— Да. Ха-ха-ха.
— Посмотри гер Штруман, этот молодчик совершеннейший невежа, не знает великий немецкий язык.
— О, это прекрасно, фрау Мартина. Он должно быть русский. Большинство из них такие болваны. Вы ведь болван, не так ли?
— Да, да, приятного аппетита. ха-ха.
— Впрочем, он неплохо сложён и выглядит мило с этой улыбкой идиота. У вас есть диплом идиота?
— Да, да.
— Но он же дикарь. Никогда не знаешь, чего ждать от дикаря. Вы не расскажете нам, чего от вас ждать?
— Да, да.
— Так расскажите, мы послушаем такого глупого мальчика как вы.
— Да, ха-ха.
Так могло продолжаться долго да и продолжалось, пока я не выучил фразу свидетельствующую, что «я плохо говорю на немецком, но изучаю его, поскольку мне доставляет удовольствие беседовать с такими приятными людьми как вы». Сокращение этой фразы до «я плохо говорит как немец» также заставляло их лица морщиться, ровно как и использование в общении английского языка. К употреблению коего они прибегали с явным неудовольствием да и то, если речь шла о жизненной необходимости и спасении общемировых ценностей. Может действительно миф о превосходстве арийской расы и второй миф — о принадлежности немецкой национальности к арийцам, глубоко укоренились в этом поколении немцев, несмотря на внешнее ярко выраженное непризнание всего, что происходило в Германии в первой половине 20 века.
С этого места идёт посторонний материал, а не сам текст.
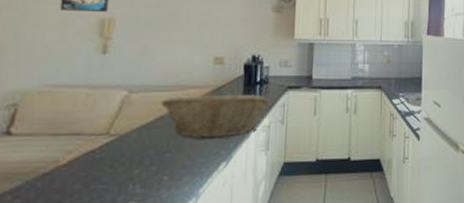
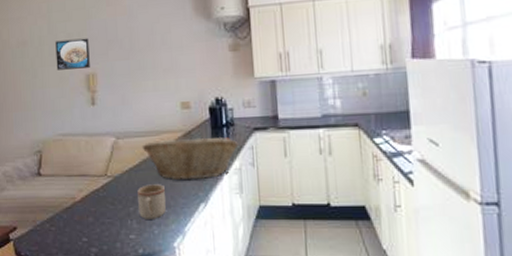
mug: none [145,143,182,183] -> present [137,184,166,219]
И другие народы, особенно против кого велась война, они не признавали равными себе по уровню.
Ту же аналогию с закладкой уже советских стереотипов можно проследить и в наших бабушках и дедушках, со своими причудами, взглядами, которые мы иногда не в силах понять из-за другого воспитания.
Другое дело — молодые бюргеры. Эти ребята уже являлись космополитами, превосходно владели и не стеснялись использовать язык туманного Альбиона. Да и общаться с ними было действительно просто, ввиду отсутствия признаков снобизма в разговоре.
Следующая фаза социально-этнического стеснения наступала для меня, когда заканчивался «энтранс». Приходила пора насыщать свой организм строительно-вкусовым материалом. В это время в ресторан заявлялись Натали с Уром, которые примерно в течение моей первой испытаттельной недели оставались в отеле, приглядывая за нашей деятельностью и согласуя рабочие моменты с администрацией отеля.
Памятуя о наказе Натали продолжать работать во время принятия пищи, разделяя трапезу вместе с гостями, я отчаянно метался с тарелками по ресторану меж столиков и жующих всевключенцев, тщетно пытаясь услышать родную речь и подсесть к землякам. Но нет, наше и без того немногочисленное представительство было самым голодным и являлось к открытию ресторана. И за те полчаса, что я стоял на входе, успевало насытиться и покинуть вскармливающее лоно турецко-шведской столовой.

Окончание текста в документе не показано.